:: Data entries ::
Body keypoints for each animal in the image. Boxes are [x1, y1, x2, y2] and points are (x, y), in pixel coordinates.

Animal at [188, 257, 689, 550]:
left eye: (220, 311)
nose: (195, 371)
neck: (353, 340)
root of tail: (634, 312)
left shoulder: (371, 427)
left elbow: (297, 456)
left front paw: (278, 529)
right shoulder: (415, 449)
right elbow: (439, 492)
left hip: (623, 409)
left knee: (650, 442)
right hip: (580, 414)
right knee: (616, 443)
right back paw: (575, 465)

:: INSTRUCTIONS TO FOLLOW ::
Return exactly the lines from the one containing "root of tail: (634, 312)" through the last line of the records above, both included, and nothing else.

:: EXERCISE RESULT ::
root of tail: (634, 312)
left shoulder: (371, 427)
left elbow: (297, 456)
left front paw: (278, 529)
right shoulder: (415, 449)
right elbow: (439, 492)
left hip: (623, 409)
left knee: (650, 442)
right hip: (580, 414)
right knee: (616, 443)
right back paw: (575, 465)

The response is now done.